Ask Peter: Aged balsamic vinegar

Peter Gordon

Peter Gordon

Bite

22/2/2016
Ask Peter: Aged balsamic vinegar

I received a bottle of aged balsamic vinegar for Christmas (I know it was not cheap!) and I am scared to use it as I don’t want to waste it on the wrong thing. I am the same with expensive wine — saving it for the right occasion that never happens. I have resolved to start enjoying these special things as I receive them but would love a few ideas of how best to showcase my balsamic. Gayle

I am totally in agreement with your changing attitude to hoarding precious things that you never get around to opening and enjoying. A few weekends ago I went to get a bottle of wine from the cellar at home and decided that, instead of just opening a good bottle, I would have a fantastic one. I chose a 2007 gewurztraminer from the fabulous Pyramid Valley Vineyards that I’d been saving for a special occasion. I allowed myself to think that simply having a drink with my partner on a wintery London Sunday afternoon was worthy of being special. The wine was spectacular, so I have promised myself to have spontaneous moments of indulgence moving forward. I just hope the cellar keeps up with me.

Like you, I have a bottle of precious balsamic in the pantry, but on the culinary front I am more practical in my use of it than I have been in the past. I moved house five years ago and was horrified at the amount of food I had that had passed the expiry date — truffle paste I’d bought in Florence 10 years earlier, small producer olive oils from Spain and New Zealand, a mouldy chilli rub from Tunisia that I had only opened once and never used.

I became aware I was avoiding using products because I wanted to save them for something special and yet as my pantry grew and grew, I forgot them and pushed them to the back of the cupboard. Expiry dates are not things I always adhere to, as an olive oil will still taste ok well past the date on the bottle, but its uniqueness and floral spicy notes will deteriorate and it’ll become less characteristic.

Excerpt from a dataset:
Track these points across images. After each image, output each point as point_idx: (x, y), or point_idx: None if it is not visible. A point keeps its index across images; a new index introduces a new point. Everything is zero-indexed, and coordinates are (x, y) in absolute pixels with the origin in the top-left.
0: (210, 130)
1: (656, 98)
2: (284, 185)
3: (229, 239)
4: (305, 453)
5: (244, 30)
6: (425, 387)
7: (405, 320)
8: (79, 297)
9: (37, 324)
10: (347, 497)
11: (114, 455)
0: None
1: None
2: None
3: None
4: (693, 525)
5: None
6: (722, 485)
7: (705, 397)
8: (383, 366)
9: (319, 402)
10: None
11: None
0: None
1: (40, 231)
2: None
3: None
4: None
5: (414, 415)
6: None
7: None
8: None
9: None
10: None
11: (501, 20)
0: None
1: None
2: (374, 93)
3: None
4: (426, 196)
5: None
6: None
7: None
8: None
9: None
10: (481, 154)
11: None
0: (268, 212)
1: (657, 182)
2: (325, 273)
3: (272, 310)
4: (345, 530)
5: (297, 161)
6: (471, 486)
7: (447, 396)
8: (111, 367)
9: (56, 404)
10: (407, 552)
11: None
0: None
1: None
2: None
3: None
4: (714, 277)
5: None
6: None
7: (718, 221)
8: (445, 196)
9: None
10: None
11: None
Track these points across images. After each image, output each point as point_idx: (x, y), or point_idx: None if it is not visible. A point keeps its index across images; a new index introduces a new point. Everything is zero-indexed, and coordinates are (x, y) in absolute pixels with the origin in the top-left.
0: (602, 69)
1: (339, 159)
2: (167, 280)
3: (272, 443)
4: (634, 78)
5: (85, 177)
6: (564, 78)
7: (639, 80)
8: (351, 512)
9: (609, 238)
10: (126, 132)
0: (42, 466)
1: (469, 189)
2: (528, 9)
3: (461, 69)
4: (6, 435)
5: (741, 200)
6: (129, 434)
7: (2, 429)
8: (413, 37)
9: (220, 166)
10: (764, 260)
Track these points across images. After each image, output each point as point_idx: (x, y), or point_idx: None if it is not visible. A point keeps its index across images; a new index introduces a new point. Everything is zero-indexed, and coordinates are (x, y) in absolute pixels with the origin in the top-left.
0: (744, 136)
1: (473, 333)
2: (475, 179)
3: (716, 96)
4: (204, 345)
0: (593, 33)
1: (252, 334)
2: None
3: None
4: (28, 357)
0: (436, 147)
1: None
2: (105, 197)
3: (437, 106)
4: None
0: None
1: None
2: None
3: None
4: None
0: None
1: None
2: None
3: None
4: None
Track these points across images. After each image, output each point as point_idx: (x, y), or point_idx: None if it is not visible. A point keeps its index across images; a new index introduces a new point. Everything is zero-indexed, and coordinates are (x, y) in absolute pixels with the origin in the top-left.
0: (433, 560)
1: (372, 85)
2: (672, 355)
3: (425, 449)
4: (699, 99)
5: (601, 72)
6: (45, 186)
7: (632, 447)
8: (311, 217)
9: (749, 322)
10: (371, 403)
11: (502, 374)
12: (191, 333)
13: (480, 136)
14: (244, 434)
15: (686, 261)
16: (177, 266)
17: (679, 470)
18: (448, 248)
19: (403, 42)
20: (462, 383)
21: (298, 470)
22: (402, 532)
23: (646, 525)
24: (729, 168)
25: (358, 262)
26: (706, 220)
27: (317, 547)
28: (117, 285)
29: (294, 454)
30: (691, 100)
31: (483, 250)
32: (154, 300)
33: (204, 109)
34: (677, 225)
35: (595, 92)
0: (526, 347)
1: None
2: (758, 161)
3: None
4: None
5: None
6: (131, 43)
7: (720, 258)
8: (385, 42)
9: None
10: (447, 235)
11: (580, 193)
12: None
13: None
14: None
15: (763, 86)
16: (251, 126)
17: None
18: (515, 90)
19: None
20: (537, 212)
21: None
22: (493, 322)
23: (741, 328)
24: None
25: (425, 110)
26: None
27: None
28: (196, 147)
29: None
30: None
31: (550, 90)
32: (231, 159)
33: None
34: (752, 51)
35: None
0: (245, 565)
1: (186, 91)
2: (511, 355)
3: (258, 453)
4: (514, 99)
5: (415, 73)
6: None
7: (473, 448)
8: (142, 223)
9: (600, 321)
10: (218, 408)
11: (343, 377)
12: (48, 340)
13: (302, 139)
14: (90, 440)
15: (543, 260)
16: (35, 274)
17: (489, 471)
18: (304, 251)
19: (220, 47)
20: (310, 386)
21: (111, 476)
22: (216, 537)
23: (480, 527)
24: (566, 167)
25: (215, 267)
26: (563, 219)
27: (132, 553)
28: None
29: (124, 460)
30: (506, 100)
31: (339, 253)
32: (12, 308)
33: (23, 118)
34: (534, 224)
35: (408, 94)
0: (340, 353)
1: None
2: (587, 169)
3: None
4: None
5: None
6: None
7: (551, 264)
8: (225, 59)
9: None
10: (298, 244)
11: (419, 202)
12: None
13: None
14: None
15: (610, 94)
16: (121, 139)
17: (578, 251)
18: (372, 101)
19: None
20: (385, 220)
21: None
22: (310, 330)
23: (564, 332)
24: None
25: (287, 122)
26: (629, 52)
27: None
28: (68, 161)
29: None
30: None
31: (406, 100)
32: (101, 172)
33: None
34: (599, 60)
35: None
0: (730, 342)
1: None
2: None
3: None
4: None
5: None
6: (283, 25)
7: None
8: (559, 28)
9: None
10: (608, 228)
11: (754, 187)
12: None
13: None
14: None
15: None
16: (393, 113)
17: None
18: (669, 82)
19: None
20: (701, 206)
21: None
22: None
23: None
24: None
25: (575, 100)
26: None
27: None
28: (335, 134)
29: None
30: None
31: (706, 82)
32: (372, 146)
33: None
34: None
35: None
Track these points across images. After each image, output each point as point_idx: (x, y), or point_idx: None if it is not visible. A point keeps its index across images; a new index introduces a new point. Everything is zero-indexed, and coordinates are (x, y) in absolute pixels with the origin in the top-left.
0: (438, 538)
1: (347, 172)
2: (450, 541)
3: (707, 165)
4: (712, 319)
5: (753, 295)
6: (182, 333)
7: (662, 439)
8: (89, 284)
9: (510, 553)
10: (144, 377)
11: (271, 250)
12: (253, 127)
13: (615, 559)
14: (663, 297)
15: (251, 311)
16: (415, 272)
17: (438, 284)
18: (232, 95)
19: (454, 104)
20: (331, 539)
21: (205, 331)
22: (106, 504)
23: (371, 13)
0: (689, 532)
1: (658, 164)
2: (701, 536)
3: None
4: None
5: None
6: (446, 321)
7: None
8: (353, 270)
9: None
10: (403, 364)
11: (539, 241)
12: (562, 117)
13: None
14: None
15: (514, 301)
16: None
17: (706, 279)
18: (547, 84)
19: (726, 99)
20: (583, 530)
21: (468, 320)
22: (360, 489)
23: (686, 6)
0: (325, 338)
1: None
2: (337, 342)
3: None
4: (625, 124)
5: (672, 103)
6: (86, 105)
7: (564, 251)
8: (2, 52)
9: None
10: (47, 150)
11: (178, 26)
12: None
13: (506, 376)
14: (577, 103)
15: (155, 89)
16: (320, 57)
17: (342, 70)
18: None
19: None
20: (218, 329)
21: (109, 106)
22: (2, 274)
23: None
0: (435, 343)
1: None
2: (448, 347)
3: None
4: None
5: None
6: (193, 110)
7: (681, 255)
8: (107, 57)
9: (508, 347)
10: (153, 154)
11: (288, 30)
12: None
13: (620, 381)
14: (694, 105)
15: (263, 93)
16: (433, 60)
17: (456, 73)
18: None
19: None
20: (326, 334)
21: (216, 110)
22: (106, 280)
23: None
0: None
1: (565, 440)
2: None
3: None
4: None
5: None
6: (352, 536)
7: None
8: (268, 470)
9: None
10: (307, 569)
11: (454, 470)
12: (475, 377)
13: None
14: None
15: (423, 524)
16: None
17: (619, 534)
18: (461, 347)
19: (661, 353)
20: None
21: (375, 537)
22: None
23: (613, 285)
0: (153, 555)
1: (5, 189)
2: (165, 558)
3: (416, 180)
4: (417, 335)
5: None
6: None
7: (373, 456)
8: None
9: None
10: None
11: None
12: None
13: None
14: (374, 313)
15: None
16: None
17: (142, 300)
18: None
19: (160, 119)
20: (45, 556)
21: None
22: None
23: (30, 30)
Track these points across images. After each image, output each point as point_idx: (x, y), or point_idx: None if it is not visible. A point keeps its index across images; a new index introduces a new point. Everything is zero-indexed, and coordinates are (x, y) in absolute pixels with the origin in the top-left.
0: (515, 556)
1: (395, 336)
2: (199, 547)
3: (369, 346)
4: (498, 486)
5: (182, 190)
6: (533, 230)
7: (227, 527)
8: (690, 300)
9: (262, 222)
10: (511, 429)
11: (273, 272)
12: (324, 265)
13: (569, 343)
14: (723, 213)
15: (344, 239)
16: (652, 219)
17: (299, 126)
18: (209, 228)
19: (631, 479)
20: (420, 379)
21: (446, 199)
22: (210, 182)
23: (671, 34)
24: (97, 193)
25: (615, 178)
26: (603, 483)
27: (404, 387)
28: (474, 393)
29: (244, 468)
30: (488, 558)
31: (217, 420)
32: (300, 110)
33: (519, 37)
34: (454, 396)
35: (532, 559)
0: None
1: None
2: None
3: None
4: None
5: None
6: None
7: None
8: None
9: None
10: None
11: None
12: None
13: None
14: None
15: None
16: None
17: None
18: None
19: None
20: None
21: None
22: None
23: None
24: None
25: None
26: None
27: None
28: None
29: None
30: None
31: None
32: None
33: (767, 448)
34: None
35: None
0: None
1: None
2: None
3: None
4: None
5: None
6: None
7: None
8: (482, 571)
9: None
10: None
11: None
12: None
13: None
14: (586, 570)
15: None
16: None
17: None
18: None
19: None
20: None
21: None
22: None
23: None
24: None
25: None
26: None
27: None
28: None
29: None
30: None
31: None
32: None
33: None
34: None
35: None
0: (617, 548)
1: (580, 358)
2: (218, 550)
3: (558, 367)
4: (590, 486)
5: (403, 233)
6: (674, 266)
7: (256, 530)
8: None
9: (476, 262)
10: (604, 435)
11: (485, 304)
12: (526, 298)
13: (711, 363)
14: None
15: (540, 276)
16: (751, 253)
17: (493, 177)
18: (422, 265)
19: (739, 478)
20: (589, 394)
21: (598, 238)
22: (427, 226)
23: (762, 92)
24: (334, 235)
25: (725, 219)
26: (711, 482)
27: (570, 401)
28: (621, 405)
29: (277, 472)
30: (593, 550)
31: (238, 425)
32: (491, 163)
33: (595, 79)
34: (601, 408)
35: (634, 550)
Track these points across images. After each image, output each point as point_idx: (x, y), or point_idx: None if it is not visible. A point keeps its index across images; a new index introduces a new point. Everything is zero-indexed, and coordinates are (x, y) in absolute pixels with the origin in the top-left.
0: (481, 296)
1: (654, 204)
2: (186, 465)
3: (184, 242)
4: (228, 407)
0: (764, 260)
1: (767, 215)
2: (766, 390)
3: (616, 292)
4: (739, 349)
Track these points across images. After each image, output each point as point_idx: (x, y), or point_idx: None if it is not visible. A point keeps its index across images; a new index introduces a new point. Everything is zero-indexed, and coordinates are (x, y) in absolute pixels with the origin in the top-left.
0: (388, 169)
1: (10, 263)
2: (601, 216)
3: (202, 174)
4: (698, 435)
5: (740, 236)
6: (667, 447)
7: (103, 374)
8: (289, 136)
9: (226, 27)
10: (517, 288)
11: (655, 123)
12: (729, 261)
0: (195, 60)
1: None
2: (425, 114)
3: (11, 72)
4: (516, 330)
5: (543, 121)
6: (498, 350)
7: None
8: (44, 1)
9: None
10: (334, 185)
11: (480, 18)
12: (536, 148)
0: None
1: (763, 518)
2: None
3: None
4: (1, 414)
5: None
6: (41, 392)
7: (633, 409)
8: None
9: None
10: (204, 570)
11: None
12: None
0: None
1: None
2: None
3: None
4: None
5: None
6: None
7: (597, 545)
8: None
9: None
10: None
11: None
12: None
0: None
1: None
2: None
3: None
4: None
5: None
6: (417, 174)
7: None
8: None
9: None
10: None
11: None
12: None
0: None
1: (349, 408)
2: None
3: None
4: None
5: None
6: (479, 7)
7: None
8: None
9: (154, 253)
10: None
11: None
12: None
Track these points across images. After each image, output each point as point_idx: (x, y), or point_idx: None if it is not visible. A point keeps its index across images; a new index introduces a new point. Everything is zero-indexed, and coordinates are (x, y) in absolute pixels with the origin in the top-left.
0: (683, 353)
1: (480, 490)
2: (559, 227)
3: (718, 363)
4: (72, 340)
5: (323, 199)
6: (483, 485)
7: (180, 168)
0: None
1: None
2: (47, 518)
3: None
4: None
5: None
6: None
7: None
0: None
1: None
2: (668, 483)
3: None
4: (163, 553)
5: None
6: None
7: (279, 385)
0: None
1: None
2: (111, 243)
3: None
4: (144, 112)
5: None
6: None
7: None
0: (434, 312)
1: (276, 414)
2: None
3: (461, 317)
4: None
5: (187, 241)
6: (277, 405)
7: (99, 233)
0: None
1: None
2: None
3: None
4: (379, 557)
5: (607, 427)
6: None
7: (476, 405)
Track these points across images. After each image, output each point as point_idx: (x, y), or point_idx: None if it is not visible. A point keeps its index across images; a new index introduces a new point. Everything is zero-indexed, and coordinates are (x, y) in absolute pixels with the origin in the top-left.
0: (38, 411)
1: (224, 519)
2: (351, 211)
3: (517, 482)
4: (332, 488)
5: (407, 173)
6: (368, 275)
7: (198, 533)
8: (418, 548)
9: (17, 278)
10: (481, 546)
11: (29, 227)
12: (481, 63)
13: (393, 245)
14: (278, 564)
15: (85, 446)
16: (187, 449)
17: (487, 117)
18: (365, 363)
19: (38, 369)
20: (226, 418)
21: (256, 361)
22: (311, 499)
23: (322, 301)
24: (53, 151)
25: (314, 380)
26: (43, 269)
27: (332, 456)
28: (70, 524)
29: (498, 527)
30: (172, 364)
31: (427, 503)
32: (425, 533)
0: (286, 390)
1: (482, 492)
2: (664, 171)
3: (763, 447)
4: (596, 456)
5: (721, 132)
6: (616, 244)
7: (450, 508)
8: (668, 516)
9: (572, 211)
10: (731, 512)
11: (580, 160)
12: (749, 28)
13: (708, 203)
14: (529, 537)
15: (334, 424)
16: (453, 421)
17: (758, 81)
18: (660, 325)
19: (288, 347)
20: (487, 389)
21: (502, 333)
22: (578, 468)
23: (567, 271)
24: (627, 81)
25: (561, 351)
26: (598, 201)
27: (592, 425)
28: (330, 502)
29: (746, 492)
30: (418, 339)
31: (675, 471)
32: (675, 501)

- **Goal**
List the foods in the balsamic vinegar column that the writer found past their expiry date when moving house. These records have nothing to do with the text.

- **Answer to the exercise**
- "truffle paste I'd bought in Florence 10 years earlier"
- "small producer olive oils from Spain and New Zealand"
- "a mouldy chilli rub from Tunisia"